Hormone balance – The more I am taught about and research into endocrine physiology, the more I’m astounded by the importance of progesterone; of producing enough of it, and the degenerative effects of not. It works in see-saw with estrogen which for a lot of women these days, unopposed by insufficient progesterone, making them “estrogen-dominant”. Do your own reading to understand these hormones more (great books on the subject of female hormones by Dr Tom Brewer, Ray Peat, Broda Barnes, Mark Starr) but to put it very simply: Progesterone is the female fertility hormone (pro-gestation) while estrogen is the infertility hormone, if in excess. See research here, here and here, and further reading here. Not only is sufficient progesterone important in conception, but it also supports the survival and development of the embryo and fetus throughout pregnancy. Estrogen definitely has it’s role in pregnancy but if the ratio to progesterone in out, it can make pregnancy challenging. Addressing liver function (as mentioned previously: adequate protein and sugars, carrot salad for it’s support of liver clearance of used estrogen to prevent its reabsorption etc), keeping the bowels clear and supporting the thyroid all help to restore hormone balance. This really needs to be addressed on a case by case basis.

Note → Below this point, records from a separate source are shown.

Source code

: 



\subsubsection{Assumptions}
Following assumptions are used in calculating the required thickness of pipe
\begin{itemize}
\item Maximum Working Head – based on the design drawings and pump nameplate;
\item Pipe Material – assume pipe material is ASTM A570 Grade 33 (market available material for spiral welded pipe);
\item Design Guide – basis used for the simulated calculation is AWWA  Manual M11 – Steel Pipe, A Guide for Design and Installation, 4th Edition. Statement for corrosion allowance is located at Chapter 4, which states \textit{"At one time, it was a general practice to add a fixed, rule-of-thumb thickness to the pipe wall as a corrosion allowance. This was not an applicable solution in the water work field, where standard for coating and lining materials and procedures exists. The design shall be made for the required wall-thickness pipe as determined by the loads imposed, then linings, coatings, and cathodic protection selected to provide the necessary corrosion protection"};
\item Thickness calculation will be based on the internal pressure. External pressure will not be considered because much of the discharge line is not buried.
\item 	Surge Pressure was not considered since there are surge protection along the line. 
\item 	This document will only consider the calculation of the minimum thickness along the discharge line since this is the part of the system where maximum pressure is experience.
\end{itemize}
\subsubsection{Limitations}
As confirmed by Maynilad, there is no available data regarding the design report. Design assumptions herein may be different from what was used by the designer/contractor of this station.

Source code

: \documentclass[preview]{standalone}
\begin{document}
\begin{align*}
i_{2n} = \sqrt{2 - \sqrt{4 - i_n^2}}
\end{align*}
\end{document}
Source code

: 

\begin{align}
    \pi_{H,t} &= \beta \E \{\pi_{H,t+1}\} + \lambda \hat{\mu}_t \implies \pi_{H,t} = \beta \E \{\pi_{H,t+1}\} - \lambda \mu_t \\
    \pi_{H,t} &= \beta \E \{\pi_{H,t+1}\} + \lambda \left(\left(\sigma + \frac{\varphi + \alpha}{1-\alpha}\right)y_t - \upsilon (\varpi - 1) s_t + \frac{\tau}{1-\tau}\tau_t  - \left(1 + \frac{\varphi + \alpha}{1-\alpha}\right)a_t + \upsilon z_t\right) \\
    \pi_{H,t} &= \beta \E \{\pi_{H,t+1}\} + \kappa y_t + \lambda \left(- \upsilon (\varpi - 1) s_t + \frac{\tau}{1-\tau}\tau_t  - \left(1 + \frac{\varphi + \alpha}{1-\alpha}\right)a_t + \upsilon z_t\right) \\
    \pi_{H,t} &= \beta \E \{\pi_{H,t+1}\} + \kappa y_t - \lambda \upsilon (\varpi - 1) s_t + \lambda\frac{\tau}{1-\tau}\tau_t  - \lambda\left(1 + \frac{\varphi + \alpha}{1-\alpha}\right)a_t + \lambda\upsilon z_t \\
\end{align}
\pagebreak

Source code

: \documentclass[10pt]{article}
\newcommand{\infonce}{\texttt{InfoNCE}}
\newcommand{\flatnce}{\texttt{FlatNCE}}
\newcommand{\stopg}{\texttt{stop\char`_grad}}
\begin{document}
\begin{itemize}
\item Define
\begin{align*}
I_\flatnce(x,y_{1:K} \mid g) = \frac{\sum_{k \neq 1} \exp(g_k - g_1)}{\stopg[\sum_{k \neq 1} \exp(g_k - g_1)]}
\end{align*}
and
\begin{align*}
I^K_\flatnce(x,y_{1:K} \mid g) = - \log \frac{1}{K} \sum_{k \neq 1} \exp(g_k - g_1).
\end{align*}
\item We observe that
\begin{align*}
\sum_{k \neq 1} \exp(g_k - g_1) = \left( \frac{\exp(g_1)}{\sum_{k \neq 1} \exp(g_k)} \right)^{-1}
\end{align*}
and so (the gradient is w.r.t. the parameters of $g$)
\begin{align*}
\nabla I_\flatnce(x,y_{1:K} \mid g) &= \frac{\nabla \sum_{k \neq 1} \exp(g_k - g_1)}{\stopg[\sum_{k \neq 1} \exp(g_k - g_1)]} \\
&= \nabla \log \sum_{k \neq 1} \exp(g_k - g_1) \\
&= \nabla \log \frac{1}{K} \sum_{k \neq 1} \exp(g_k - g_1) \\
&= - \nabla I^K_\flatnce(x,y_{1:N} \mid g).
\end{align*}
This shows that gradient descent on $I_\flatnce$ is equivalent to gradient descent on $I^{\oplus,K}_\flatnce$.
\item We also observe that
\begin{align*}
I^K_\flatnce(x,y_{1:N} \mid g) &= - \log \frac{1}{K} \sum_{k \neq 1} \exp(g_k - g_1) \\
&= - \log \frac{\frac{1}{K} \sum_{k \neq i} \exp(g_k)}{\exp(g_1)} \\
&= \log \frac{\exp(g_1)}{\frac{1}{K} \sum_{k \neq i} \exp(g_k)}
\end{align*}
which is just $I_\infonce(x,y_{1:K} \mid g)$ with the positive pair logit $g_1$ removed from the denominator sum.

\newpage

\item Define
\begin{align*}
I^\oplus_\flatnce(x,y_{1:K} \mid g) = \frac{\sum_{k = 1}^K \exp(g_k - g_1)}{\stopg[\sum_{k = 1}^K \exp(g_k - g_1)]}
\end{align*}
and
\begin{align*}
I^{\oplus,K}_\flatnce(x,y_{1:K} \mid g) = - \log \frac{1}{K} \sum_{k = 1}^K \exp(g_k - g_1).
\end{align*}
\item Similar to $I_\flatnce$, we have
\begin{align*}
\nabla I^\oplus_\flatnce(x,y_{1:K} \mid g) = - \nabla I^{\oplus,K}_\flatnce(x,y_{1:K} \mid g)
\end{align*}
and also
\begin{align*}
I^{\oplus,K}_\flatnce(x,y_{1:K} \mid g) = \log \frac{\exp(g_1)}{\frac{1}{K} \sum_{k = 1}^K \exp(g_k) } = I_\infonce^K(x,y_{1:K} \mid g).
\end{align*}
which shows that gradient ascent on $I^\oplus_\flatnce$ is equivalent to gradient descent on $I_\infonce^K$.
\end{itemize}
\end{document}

But honestly, the biggest thing I’ve learned from my real-life experiment so far is that even with all the best intentions to feed you and your “bump” perfectly, there will be times when your body struggles with the enormity of what’s going on within! So not to beat yourself up when you guzzle something not-so-nutritious. Take it day by day, eat small amounts frequently, nibble and sip, rest at every opportunity (I’m “stocking-up” on sleep-ins before the sleep deprivation to come!) and when you do feel well, eat as well as you can. And getting yourself into a healthy state prior to getting pregnant is obviously the ideal approach. Wish me luck!
Disclaimer: My posts are not meant to be individualised treatment plans, protocols, etc. I share what I research and use, and that is it. They are meant to spark thought based on the normal anatomy, physiology, biochemistry, etc of the body. The information contained in this blog should not be used to treat or diagnose disease or health problems and is provided for your information only.